The biggest lie in American politics is that Ralph Nader cost Al Gore the election in 2000. Many people (myself included) have perpetuated this lie because the Florida election results suggest that the thousands of votes Nader received could have won the state for Gore.
In truth, someone else caused Al Gore to lose Florida in 2000: ex-felons. According to the Sentencing Project, 31 percent of black men could not vote in Florida in 2000 because of a ban on felons (incarcerated people are disproportionately male). As of 2010, the same group found that 10 percent of Florida’s voting population was disenfranchised, a large amount of them were black Democrats. In November 2000, an unrepresentative voter pool gave 537 more votes to George W. Bush, who went on to double black unemployment, increase black child poverty, and literally leave black people for dead after Hurricane Katrina. The U.S. prison system created that mess.
The New York Times reports that because of the war on drugs, black people are 3.7 times more likely to be arrested for marijuana possession than white people, despite the fact that Americans of all races use drugs at about the same rate. Similar disparities exist for the Latinx community. As a result, a vastly disproportionate amount of black and Latinx Americans experience voter discrimination against ex-felons. In nine states, people with felony convictions may only restore their voting rights through a court action or governor’s pardon.
Even in the many states in which voting rights are automatically restored upon completion of prison time, the arduous and lengthy process of re-registering dissuades people from expressing their right to vote. On top of this, voter I.D. laws disproportionately affect black and Latinx people. All of this gives the false appearance of a close race between candidates when, in reality, many people of color are suppressed electorally. Transparently racist candidates can get half the vote because the U.S. voting population looks nothing like the actual population.
In this election, no candidate is a great option. Hillary Clinton has implied that black youth are “superpredators” as well as having infamously supported a crime bill in 1994 that contributed to today’s austere U.S. prison system. Much worse, however, is Donald Trump’s authoritarian espousal of “law and order,” the same rhetoric Presidents Nixon and Reagan used to incite white fear and initiate the war on drugs.

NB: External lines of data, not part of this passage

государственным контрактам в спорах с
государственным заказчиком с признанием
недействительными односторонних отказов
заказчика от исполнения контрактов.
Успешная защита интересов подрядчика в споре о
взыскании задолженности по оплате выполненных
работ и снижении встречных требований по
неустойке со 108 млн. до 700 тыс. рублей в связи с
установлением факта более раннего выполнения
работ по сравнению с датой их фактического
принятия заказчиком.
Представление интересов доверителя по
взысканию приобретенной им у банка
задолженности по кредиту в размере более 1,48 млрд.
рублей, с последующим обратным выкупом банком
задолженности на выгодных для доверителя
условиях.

Additionally, Trump argued that he could stop violent crime in a week in Chicago by having the police be “very much tougher than they are right now.” I doubt that the victims of police brutality and the war on drugs would agree. Hillary Clinton is not the poster child of antiracism, but anything is better than a Trump-sized escalation of “toughness on crime.” Therefore, white supporters of antiracism owe it to the disenfranchised to vote for Hillary Clinton.
Allies should support leaders of marginalized communities in dismantling institutions. But which candidate is more willing to reform based on the needs of marginalized peoples: the woman who told black and Latinx journalists “hold me accountable” or the man who called Mexican immigrants “murderers and rapists“? Under whom are undocumented immigrants less likely to be deported: the woman who vows to fix the family visa backlog or the man whose primary campaign promise is a giant wall between the U.S. and Mexico? Trump is leading the most overtly racist and violent campaign in modern history. To the extent that racial progress has been accomplished in the United States, Trump would seriously regress it. And although Clinton has her flaws, I would rather rail against the status quo than whatever Trump tries to implement over the next four years.
Liking Hillary Clinton is not a prerequisite to voting for her. As a part of the established norm, Clinton deserves resentment for the people failed by the current system. Voting for Hillary Clinton is a vote for that system. Trump, on the other hand, promises descent into further oppression under the disguise of “making America safe again.” Considering these options, one should vote for Clinton in November, and protest her in December. White allies must not repeat the disaster of 2000 by voting their conscience, failing to consider the needs of disenfranchised Floridians. This election, white allies owe their vote to the disenfranchised, to the oppressed, and to all people who do not have the privilege to survive a Trump presidency.